The goal is to accurately predict the likelihood of churn by looking at users’ very initial behaviors, while also providing insight into possible reasons behind their churn… However, as we only get access to the initial several days instead of the whole two-week behaviors, user types are also unknown and should be jointly inferred with user churn.

The churn and user-type inference model is developed via experiments done on an anonymous internal dataset with 37M users and 697M bi-directional links. Logistic regression and random forest churn prediction models are used as the baseline for comparisons. The resulting model is developed in three stages:

  1. The foundation is an LSTM sequence-to-sequence model applied to the multi-dimensional user and ego-network feature vectors. (The 12×14 vectors described at the top of this piece). A linear projection using the sigmoid function is connected to the output of the last LSTM layer to produce a user churn prediction.
  2. To deal with sparse, skewed, and correlated activity data, an activity embedding layer is added in front of the LSTM layers. Empirically, a single fully connected layer proved to be sufficient.
  3. During training, we do know the real user types as computed by the three-step clustering process. Given K user types, the next twist is to train K sub-LSTMs, one for each user type.

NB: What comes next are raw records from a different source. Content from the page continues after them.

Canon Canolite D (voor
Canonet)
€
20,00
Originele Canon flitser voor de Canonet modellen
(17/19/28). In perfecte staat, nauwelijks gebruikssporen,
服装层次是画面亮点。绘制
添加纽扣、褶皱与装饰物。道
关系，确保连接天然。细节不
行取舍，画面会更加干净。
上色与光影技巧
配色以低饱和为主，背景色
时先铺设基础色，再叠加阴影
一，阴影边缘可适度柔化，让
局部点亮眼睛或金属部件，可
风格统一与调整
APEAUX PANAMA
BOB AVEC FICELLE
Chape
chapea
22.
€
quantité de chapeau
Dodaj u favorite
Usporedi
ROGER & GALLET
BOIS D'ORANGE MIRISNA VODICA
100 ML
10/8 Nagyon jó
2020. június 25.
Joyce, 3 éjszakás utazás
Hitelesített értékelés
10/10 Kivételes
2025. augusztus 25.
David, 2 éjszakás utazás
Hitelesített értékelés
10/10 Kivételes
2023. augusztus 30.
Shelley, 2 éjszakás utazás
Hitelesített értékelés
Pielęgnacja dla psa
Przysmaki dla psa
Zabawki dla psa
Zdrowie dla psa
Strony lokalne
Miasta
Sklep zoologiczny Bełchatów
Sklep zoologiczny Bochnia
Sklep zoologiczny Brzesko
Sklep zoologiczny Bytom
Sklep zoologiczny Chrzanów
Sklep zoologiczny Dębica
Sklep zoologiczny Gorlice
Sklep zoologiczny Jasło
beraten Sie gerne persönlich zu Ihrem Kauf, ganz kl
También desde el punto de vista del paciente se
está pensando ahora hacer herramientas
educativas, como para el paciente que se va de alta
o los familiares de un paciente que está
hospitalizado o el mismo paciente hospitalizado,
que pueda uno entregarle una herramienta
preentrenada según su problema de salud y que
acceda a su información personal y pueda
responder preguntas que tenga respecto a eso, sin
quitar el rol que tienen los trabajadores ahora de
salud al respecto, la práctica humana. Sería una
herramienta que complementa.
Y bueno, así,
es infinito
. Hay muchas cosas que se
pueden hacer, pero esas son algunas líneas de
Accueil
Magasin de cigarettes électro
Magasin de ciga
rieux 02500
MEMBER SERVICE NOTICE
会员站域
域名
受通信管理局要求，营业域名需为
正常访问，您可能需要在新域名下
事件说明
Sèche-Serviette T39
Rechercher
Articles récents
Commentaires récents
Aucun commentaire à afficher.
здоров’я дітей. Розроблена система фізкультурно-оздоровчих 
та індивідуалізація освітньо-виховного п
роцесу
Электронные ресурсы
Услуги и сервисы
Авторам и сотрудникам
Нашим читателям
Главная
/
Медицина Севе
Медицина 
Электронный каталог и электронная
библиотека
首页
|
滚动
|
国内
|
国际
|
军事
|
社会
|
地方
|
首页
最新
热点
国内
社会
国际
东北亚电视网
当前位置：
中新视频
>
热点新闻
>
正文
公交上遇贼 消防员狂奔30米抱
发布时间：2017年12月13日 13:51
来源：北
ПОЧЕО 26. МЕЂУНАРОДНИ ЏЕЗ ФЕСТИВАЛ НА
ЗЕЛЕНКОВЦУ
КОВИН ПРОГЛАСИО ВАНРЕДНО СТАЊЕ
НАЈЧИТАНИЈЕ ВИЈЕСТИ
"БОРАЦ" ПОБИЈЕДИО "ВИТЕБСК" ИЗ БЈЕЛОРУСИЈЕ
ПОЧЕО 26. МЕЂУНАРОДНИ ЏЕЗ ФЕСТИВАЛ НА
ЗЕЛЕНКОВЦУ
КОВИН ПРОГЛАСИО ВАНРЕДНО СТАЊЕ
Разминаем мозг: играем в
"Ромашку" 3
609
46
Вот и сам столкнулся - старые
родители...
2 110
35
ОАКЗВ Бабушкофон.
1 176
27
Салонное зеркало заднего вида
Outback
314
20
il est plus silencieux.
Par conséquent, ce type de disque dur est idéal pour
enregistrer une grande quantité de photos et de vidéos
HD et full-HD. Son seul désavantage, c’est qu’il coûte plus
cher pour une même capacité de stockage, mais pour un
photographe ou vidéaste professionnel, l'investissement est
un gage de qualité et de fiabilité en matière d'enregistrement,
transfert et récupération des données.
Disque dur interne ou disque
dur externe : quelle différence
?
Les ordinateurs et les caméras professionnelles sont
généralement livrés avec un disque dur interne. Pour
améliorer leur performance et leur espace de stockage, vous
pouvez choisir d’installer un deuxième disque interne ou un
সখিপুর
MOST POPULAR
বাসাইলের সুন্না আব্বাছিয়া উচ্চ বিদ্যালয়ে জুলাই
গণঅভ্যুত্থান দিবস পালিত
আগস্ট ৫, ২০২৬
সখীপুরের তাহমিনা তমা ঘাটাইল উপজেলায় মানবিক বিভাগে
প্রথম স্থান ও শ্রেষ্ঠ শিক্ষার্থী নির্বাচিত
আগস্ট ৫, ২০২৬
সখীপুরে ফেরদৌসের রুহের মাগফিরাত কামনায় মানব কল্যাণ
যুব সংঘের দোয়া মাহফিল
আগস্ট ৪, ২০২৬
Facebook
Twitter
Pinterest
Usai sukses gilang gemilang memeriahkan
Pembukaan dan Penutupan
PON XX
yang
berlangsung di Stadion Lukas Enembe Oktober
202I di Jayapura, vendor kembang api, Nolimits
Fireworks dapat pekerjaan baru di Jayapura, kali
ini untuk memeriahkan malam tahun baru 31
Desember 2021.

We parallelize the K sub-LSTMs and merge them through attention to jointly infer hidden user types and user churn.

A positive attention weight is assigned to each user type to indicate the probability that the user is of a particular type. This weight is computed as a similarity of the corresponding typed output sequence (from the sub-LSTM) and a global unique typing vector jointly learned during the training process.

The following figure shows how the churn prediction accuracies improves (and compares to the baseline) as we add in these various features.


Deployment at Snap

ClusChurn is in production deployment at Snap Inc., where it delivers real-time analysis and prediction results to multiple systems including user modelling, growth, retention, and so on. In future work the authors hope to understand the connections between the different user types, as well as modelling user evolution patterns (how they change type over time) and how such evolution affects their activity and churn rate.